#### Directions for this task
Take the records below and set down exactly the lines from the one with "PATIENTS WORRY ABOUT" to the one with "sets & reps guidance", ends included; do not copy the pictures.

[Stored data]
--------------------------------------------------

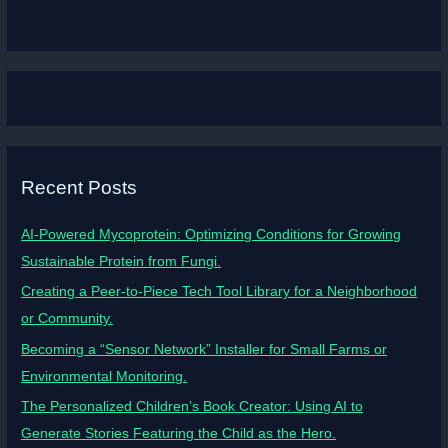
Recent Posts
AI-Powered Mycoprotein: Optimizing Conditions for Growing
Sustainable Protein from Fungi.
Creating a Peer-to-Piece Tech Tool Library for a Neighborhood
or Community.
Becoming a “Sensor Network” Installer for Small Farms or
Environmental Monitoring.
The Personalized Children’s Book Creator: Using AI to
Generate Stories Featuring the Child as the Hero.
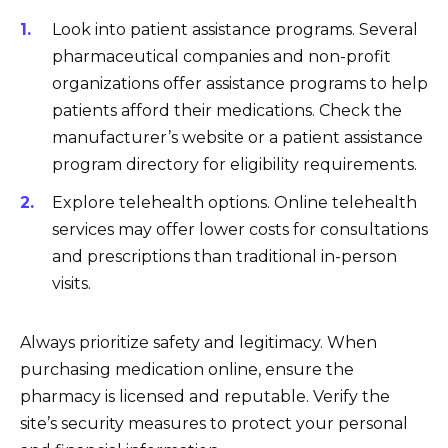
Look into patient assistance programs. Several
pharmaceutical companies and non-profit
organizations offer assistance programs to help
patients afford their medications. Check the
manufacturer’s website or a patient assistance
program directory for eligibility requirements.
Explore telehealth options. Online telehealth
services may offer lower costs for consultations
and prescriptions than traditional in-person
visits.
Always prioritize safety and legitimacy. When
purchasing medication online, ensure the
pharmacy is licensed and reputable. Verify the
site’s security measures to protect your personal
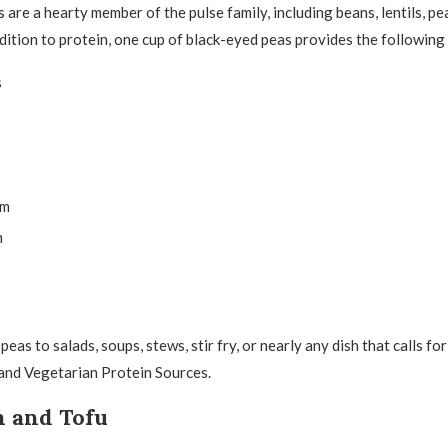
are a hearty member of the pulse family, including beans, lentils, pe
ddition to protein, one cup of black-eyed peas provides the following
s
um
m
eas to salads, soups, stews, stir fry, or nearly any dish that calls fo
and Vegetarian Protein Sources.
h and Tofu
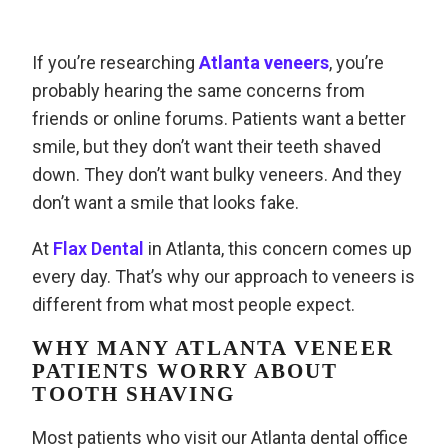
If you’re researching
Atlanta veneers
, you’re
probably hearing the same concerns from
friends or online forums. Patients want a better
smile, but they don’t want their teeth shaved
down. They don’t want bulky veneers. And they
don’t want a smile that looks fake.
At
Flax Dental
in Atlanta, this concern comes up
every day. That’s why our approach to veneers is
different from what most people expect.
WHY MANY ATLANTA VENEER
PATIENTS WORRY ABOUT
TOOTH SHAVING
Most patients who visit our Atlanta dental office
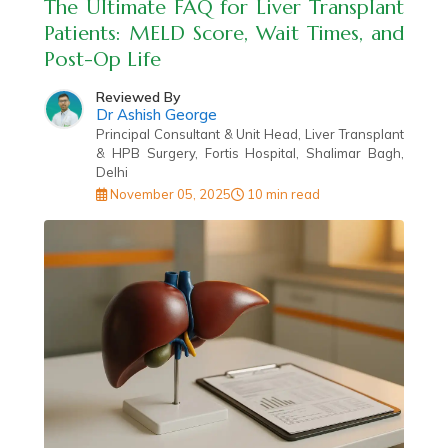
The Ultimate FAQ for Liver Transplant
Patients: MELD Score, Wait Times, and
Post-Op Life
Reviewed By
Dr Ashish George
Principal Consultant & Unit Head, Liver Transplant
& HPB Surgery, Fortis Hospital, Shalimar Bagh,
Delhi
November 05, 2025
10 min read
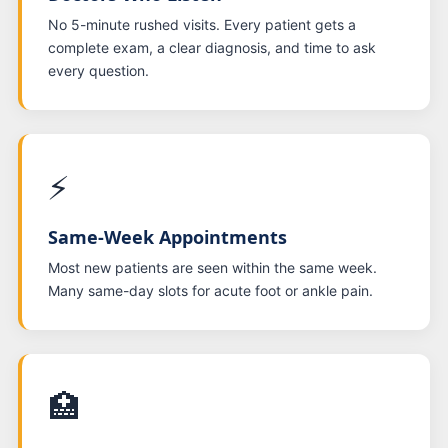
No 5-minute rushed visits. Every patient gets a
complete exam, a clear diagnosis, and time to ask
every question.
⚡
Same-Week Appointments
Most new patients are seen within the same week.
Many same-day slots for acute foot or ankle pain.
🏥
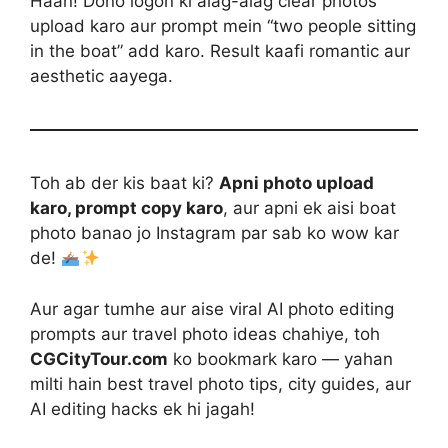
Haan! Dono logon ki alag-alag clear photos
upload karo aur prompt mein “two people sitting
in the boat” add karo. Result kaafi romantic aur
aesthetic aayega.
Toh ab der kis baat ki?
Apni photo upload
karo, prompt copy karo
, aur apni ek aisi boat
photo banao jo Instagram par sab ko wow kar
de!
Aur agar tumhe aur aise viral AI photo editing
prompts aur travel photo ideas chahiye, toh
CGCityTour.com
ko bookmark karo — yahan
milti hain best travel photo tips, city guides, aur
AI editing hacks ek hi jagah!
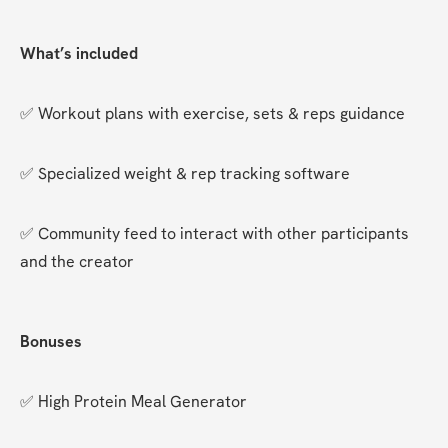
What’s included
✅ Workout plans with exercise, sets & reps guidance
✅ Specialized weight & rep tracking software
✅ Community feed to interact with other participants 
and the creator
Bonuses
✅ High Protein Meal Generator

--------------------------------------------------

#### Written response
PATIENTS WORRY ABOUT
TOOTH SHAVING
Most patients who visit our Atlanta dental office
The Ultimate FAQ for Liver Transplant
Patients: MELD Score, Wait Times, and
Post-Op Life
Reviewed By
Dr Ashish George
Principal Consultant & Unit Head, Liver Transplant
& HPB Surgery, Fortis Hospital, Shalimar Bagh,
Delhi
November 05, 2025
10 min read
No 5-minute rushed visits. Every patient gets a
complete exam, a clear diagnosis, and time to ask
every question.
⚡
Same-Week Appointments
Most new patients are seen within the same week.
Many same-day slots for acute foot or ankle pain.
🏥
Haan! Dono logon ki alag-alag clear photos
upload karo aur prompt mein “two people sitting
in the boat” add karo. Result kaafi romantic aur
aesthetic aayega.
Toh ab der kis baat ki?
Apni photo upload
karo, prompt copy karo
, aur apni ek aisi boat
photo banao jo Instagram par sab ko wow kar
de!
Aur agar tumhe aur aise viral AI photo editing
prompts aur travel photo ideas chahiye, toh
CGCityTour.com
ko bookmark karo — yahan
milti hain best travel photo tips, city guides, aur
AI editing hacks ek hi jagah!
What’s included
✅ Workout plans with exercise, sets & reps guidance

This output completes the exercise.